CHARLES (4)

Promenade avec Charles, hier, jusque vers le bassin de l’Arsenal. Beaucoup de monde dans les rues, presque autant qu’un dimanche ordinaire. On entend une femme s’engueuler avec des flics. On évite, dès qu’on aperçoit une voiture de police, de croiser son chemin. Des mecs font leur jogging, passant à quelques centimètres de nous. Je m’irrite, comme souvent, de voir courir une nana en tenue moulante, auprès de son compagnon qui porte un short. On se scandalise de voir ouverts tous ces marchands de vin, alors qu’on a fermé les librairies.

On s’amuse de ma tendance à m’énerver, quoi que fasse autrui.
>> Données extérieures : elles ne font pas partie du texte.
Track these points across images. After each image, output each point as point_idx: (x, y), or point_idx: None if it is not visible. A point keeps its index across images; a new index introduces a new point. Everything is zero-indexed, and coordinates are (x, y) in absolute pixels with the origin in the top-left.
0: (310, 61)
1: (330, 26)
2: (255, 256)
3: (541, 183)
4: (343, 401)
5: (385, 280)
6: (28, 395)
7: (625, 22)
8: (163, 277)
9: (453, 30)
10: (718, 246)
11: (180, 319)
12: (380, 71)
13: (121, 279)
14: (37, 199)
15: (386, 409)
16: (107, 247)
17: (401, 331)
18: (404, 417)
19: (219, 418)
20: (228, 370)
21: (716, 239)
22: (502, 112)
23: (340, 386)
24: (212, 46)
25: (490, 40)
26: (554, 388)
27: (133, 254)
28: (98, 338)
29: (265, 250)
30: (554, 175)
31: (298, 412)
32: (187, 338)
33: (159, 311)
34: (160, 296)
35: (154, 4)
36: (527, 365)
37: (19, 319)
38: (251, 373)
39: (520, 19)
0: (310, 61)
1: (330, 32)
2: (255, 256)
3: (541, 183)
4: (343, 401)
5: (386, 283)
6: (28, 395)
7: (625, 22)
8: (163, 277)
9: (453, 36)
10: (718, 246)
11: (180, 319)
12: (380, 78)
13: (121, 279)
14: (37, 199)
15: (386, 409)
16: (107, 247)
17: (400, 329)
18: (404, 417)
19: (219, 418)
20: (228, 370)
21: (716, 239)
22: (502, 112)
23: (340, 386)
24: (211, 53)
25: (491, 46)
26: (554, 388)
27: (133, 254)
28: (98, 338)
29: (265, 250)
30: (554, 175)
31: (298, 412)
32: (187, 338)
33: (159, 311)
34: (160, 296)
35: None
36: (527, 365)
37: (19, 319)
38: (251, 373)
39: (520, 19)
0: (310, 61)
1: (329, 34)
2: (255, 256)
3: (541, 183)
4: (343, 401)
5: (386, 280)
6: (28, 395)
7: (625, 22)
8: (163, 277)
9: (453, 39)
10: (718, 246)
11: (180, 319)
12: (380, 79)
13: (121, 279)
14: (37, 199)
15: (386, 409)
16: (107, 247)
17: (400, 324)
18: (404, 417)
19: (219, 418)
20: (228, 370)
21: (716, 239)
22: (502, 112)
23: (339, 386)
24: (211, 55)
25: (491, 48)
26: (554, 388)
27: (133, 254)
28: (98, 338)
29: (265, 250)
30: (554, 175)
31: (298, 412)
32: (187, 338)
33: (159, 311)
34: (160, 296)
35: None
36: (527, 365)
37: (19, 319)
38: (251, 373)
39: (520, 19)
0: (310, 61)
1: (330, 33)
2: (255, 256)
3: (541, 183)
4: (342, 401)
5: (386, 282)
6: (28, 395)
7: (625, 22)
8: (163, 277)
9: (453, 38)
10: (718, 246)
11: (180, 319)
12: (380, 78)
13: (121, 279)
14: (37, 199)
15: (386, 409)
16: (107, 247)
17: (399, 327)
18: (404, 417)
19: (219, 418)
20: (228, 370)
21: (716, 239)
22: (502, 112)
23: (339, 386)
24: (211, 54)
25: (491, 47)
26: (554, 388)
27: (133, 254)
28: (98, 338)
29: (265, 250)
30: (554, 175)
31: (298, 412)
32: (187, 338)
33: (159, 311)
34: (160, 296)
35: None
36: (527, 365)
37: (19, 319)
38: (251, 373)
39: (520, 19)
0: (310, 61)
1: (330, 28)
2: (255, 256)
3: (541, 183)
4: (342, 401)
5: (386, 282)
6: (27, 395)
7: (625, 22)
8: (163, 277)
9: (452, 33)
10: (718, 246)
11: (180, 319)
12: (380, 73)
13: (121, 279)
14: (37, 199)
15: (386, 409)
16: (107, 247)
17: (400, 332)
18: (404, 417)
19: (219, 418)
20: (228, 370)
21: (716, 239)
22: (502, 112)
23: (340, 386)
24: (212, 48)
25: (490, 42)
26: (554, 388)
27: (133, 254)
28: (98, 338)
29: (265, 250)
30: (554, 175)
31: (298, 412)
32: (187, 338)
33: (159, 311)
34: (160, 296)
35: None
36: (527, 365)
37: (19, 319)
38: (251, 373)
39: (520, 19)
Les gens qui ne foutent rien m’agacent, les gens qui en font trop m’exaspèrent. Ce qui me sauve, c’est de savoir me moquer de moi- même. Charles le reconnaît, en citant un livre où je parle du fou qui me tire par la manche. Cela lui évoque une figure de la tradition juive, le Dibbouk, que l’on porte avec soi et qui ne regarde jamais que de travers. Il me parle des Juifs d’aujourd’hui, hantés, fût-ce inconsciemment, par le souvenir d’une Shoah qu’ils n’ont pas connue. Ce rapport à la mort, pour ma part, je l’éprouve plutôt du côté catholique, à travers les récits dramatiques que me faisait mon père.
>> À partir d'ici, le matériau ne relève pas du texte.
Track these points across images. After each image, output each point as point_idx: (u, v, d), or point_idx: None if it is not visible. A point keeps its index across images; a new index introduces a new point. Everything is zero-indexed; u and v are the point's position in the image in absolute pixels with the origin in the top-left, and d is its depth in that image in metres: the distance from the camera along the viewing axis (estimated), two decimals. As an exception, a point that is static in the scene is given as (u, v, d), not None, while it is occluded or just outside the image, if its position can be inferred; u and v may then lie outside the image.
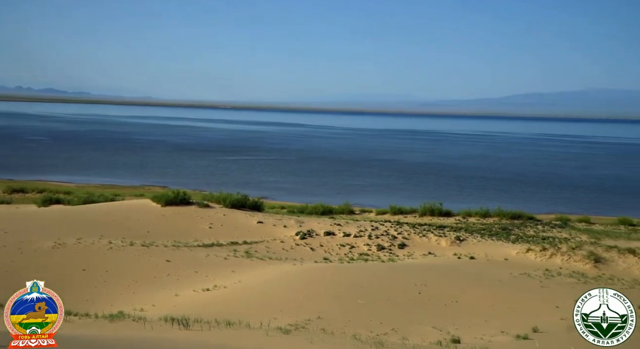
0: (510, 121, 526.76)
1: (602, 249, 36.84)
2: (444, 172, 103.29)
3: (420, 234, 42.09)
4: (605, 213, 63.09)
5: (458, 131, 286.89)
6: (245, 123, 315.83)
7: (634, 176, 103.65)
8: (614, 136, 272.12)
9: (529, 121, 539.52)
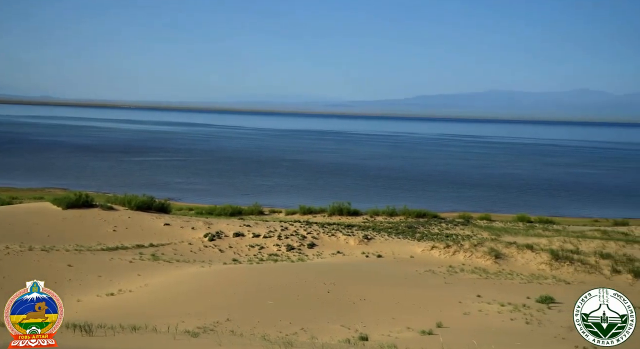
0: (415, 121, 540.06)
1: (502, 246, 38.29)
2: (351, 172, 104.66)
3: (329, 234, 42.44)
4: (504, 211, 65.66)
5: (364, 132, 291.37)
6: (150, 123, 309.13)
7: (528, 175, 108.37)
8: (512, 136, 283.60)
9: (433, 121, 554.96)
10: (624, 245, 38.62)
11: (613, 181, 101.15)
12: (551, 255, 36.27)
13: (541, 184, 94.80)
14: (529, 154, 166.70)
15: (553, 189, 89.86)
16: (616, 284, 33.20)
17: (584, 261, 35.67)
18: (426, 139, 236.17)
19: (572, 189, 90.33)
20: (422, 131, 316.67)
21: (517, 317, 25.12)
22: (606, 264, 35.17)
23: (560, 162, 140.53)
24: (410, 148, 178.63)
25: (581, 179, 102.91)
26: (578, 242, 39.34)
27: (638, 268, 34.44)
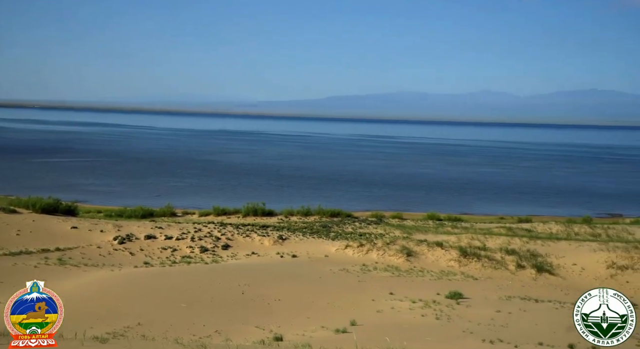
0: (327, 122, 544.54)
1: (414, 244, 39.16)
2: (265, 172, 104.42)
3: (243, 235, 42.18)
4: (415, 209, 67.10)
5: (277, 132, 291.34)
6: (57, 123, 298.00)
7: (437, 174, 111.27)
8: (421, 136, 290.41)
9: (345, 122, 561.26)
10: (527, 241, 40.28)
11: (516, 179, 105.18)
12: (460, 252, 37.39)
13: (449, 182, 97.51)
14: (437, 153, 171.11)
15: (460, 187, 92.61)
16: (521, 279, 34.61)
17: (490, 257, 36.95)
18: (338, 140, 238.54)
19: (478, 187, 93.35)
20: (334, 131, 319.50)
21: (428, 313, 25.73)
22: (511, 260, 36.56)
23: (466, 161, 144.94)
24: (323, 148, 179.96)
25: (487, 178, 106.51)
26: (485, 239, 40.72)
27: (541, 263, 36.00)
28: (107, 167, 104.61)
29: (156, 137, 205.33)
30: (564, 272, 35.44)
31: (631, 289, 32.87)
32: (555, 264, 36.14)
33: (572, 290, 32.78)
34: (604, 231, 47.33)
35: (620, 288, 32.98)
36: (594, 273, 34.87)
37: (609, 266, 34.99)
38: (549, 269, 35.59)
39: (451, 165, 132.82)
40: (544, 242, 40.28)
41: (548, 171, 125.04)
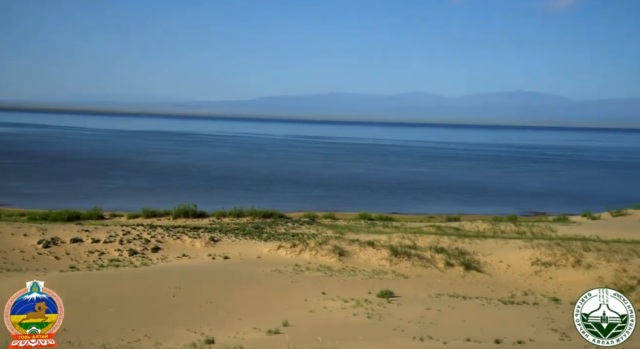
0: (259, 122, 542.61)
1: (346, 243, 39.44)
2: (197, 173, 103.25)
3: (174, 237, 41.57)
4: (347, 209, 67.63)
5: (209, 133, 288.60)
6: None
7: (368, 174, 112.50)
8: (353, 137, 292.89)
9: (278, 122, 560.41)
10: (456, 240, 41.11)
11: (445, 179, 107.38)
12: (391, 251, 37.89)
13: (381, 182, 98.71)
14: (369, 154, 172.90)
15: (392, 187, 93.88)
16: (450, 277, 35.34)
17: (420, 256, 37.59)
18: (270, 140, 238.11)
19: (409, 187, 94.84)
20: (266, 132, 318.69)
21: (360, 312, 25.96)
22: (440, 258, 37.29)
23: (397, 161, 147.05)
24: (255, 149, 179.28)
25: (417, 178, 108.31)
26: (415, 238, 41.36)
27: (468, 261, 36.84)
28: (32, 169, 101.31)
29: (87, 138, 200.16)
30: (491, 269, 36.36)
31: (554, 285, 34.01)
32: (482, 261, 37.03)
33: (499, 287, 33.67)
34: (528, 229, 48.79)
35: (543, 284, 34.14)
36: (519, 270, 35.89)
37: (534, 262, 36.09)
38: (477, 266, 36.45)
39: (383, 165, 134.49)
40: (471, 240, 41.21)
41: (476, 170, 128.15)
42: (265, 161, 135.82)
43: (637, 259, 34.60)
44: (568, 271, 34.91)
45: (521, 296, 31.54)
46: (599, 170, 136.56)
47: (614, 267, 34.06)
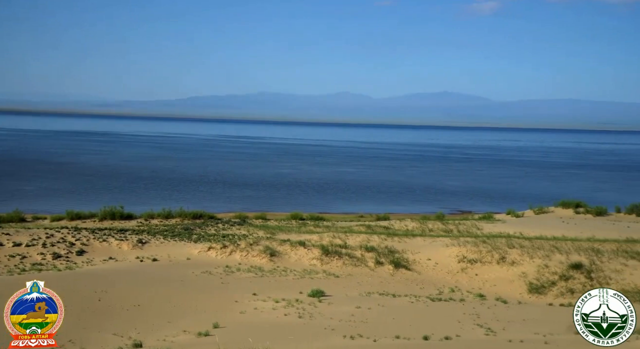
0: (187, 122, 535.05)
1: (277, 244, 39.39)
2: (121, 174, 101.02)
3: (100, 239, 40.52)
4: (278, 209, 67.56)
5: (134, 133, 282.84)
6: None
7: (299, 174, 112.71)
8: (282, 137, 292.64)
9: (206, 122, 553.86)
10: (385, 238, 41.63)
11: (374, 179, 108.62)
12: (322, 250, 38.08)
13: (310, 182, 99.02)
14: (298, 154, 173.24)
15: (321, 187, 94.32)
16: (380, 275, 35.78)
17: (351, 255, 37.92)
18: (198, 140, 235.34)
19: (338, 187, 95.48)
20: (194, 132, 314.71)
21: (291, 312, 25.97)
22: (371, 257, 37.72)
23: (326, 161, 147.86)
24: (183, 149, 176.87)
25: (346, 177, 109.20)
26: (346, 237, 41.67)
27: (398, 259, 37.41)
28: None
29: (2, 139, 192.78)
30: (420, 267, 37.02)
31: (480, 281, 34.91)
32: (411, 259, 37.67)
33: (427, 284, 34.33)
34: (455, 227, 49.90)
35: (469, 281, 35.00)
36: (446, 267, 36.67)
37: (460, 260, 36.95)
38: (406, 264, 37.04)
39: (311, 165, 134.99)
40: (400, 239, 41.84)
41: (402, 170, 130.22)
42: (193, 161, 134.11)
43: (558, 256, 35.90)
44: (493, 268, 35.90)
45: (448, 293, 32.23)
46: (519, 169, 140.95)
47: (537, 263, 35.23)
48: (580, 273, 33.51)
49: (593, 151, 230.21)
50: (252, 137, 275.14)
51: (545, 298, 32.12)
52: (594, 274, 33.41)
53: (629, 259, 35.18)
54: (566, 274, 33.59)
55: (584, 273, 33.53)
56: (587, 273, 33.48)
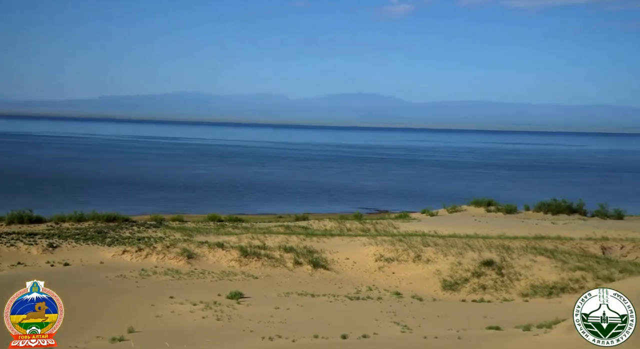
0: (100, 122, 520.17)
1: (195, 246, 38.89)
2: (29, 176, 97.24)
3: (8, 244, 38.88)
4: (196, 211, 66.61)
5: (40, 133, 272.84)
6: None
7: (216, 175, 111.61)
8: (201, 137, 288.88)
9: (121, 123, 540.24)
10: (304, 238, 41.81)
11: (292, 179, 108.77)
12: (240, 252, 37.87)
13: (227, 183, 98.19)
14: (214, 154, 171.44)
15: (239, 188, 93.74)
16: (298, 275, 35.90)
17: (270, 256, 37.88)
18: (110, 141, 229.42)
19: (257, 187, 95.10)
20: (107, 133, 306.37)
21: (209, 315, 25.71)
22: (289, 257, 37.80)
23: (244, 162, 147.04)
24: (93, 150, 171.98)
25: (264, 178, 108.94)
26: (265, 238, 41.59)
27: (316, 259, 37.64)
28: None
29: None
30: (338, 266, 37.37)
31: (396, 279, 35.58)
32: (329, 259, 37.98)
33: (345, 283, 34.71)
34: (372, 226, 50.64)
35: (386, 279, 35.62)
36: (364, 266, 37.18)
37: (378, 258, 37.54)
38: (324, 264, 37.32)
39: (228, 166, 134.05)
40: (319, 239, 42.10)
41: (320, 170, 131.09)
42: (104, 162, 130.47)
43: (471, 253, 37.02)
44: (409, 266, 36.66)
45: (366, 292, 32.70)
46: (432, 169, 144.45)
47: (451, 261, 36.21)
48: (491, 270, 34.67)
49: (500, 151, 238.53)
50: (168, 138, 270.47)
51: (459, 295, 33.06)
52: (504, 271, 34.63)
53: (537, 255, 36.68)
54: (478, 271, 34.68)
55: (495, 269, 34.71)
56: (498, 270, 34.67)
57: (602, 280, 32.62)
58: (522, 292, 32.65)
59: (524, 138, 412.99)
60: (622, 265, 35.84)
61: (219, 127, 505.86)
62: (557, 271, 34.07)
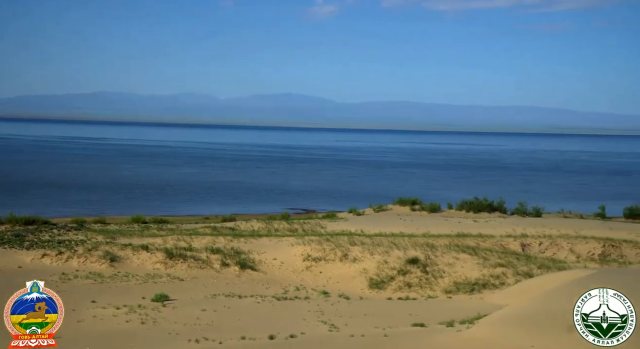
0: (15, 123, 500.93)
1: (118, 248, 38.02)
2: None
3: None
4: (118, 213, 65.09)
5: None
6: None
7: (138, 176, 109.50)
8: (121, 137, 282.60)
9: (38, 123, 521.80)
10: (231, 239, 41.53)
11: (215, 180, 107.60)
12: (166, 254, 37.28)
13: (152, 184, 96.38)
14: (137, 155, 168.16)
15: (164, 189, 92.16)
16: (226, 277, 35.63)
17: (196, 257, 37.43)
18: (26, 142, 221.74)
19: (182, 188, 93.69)
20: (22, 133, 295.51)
21: (133, 318, 25.19)
22: (216, 259, 37.45)
23: (168, 162, 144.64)
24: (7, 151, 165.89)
25: (190, 179, 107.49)
26: (191, 239, 41.09)
27: (244, 260, 37.44)
28: None
29: None
30: (265, 267, 37.30)
31: (324, 278, 35.79)
32: (257, 260, 37.85)
33: (273, 284, 34.68)
34: (300, 226, 50.73)
35: (314, 278, 35.79)
36: (292, 266, 37.24)
37: (305, 258, 37.68)
38: (252, 265, 37.18)
39: (154, 167, 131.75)
40: (246, 239, 41.89)
41: (247, 170, 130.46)
42: (21, 164, 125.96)
43: (396, 251, 37.60)
44: (336, 265, 36.95)
45: (294, 292, 32.76)
46: (359, 168, 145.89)
47: (377, 259, 36.70)
48: (416, 268, 35.31)
49: (426, 151, 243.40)
50: (89, 138, 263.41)
51: (385, 293, 33.54)
52: (429, 268, 35.33)
53: (460, 252, 37.60)
54: (404, 269, 35.26)
55: (420, 267, 35.38)
56: (422, 267, 35.35)
57: (522, 276, 33.74)
58: (446, 289, 33.39)
59: (448, 138, 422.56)
60: (541, 261, 37.17)
61: (143, 127, 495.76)
62: (479, 268, 35.01)
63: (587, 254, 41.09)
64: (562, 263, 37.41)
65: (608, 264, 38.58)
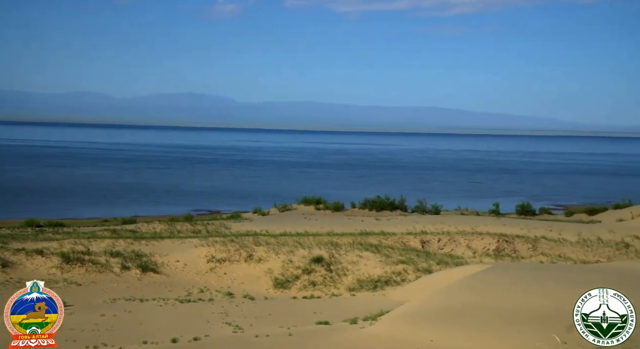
0: None
1: (10, 253, 36.25)
2: None
3: None
4: (9, 216, 62.14)
5: None
6: None
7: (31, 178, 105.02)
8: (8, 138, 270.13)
9: None
10: (132, 242, 40.46)
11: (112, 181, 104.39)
12: (62, 258, 35.87)
13: (47, 187, 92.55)
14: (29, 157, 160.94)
15: (59, 191, 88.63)
16: (126, 281, 34.70)
17: (95, 261, 36.21)
18: None
19: (78, 190, 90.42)
20: None
21: (28, 326, 24.08)
22: (116, 262, 36.37)
23: (62, 164, 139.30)
24: None
25: (86, 180, 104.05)
26: (89, 243, 39.70)
27: (145, 263, 36.56)
28: None
29: None
30: (168, 269, 36.59)
31: (228, 279, 35.52)
32: (159, 262, 37.06)
33: (176, 286, 34.07)
34: (204, 227, 50.09)
35: (218, 280, 35.45)
36: (195, 268, 36.72)
37: (209, 259, 37.24)
38: (154, 268, 36.38)
39: (46, 168, 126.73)
40: (148, 242, 40.92)
41: (145, 171, 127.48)
42: None
43: (301, 251, 37.80)
44: (241, 266, 36.74)
45: (197, 294, 32.32)
46: (262, 169, 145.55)
47: (282, 259, 36.77)
48: (321, 266, 35.64)
49: (326, 151, 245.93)
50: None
51: (290, 292, 33.66)
52: (333, 267, 35.74)
53: (363, 250, 38.24)
54: (308, 268, 35.50)
55: (324, 265, 35.72)
56: (327, 266, 35.71)
57: (422, 272, 34.72)
58: (350, 287, 33.88)
59: (349, 138, 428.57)
60: (439, 257, 38.41)
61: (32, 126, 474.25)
62: (381, 265, 35.73)
63: (483, 249, 42.79)
64: (460, 259, 38.80)
65: (502, 258, 40.35)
Il me parle de ce goût que j’ai pour le passé, “plus que de raison”. J’aime ce qui pourrit. Je suis, à cet égard, l’opposé de son ami Viken, qui considère comme ringard tout ce qui ne touche pas au contemporain. C’est un thème fréquent de discussion, une façon de se définir dans le contraste des caractères. Viken est persuadé que, sans mon influence, Charles ne s’intéresserait pas à l’opérette, ou aux films de Jean Yanne. On projette de lui faire une blague, en lui faisant croire que Charles va écrire une biographie de Jean Dutourd. En remontant la rue Saint-Ambroise, on rit comme des collégiens.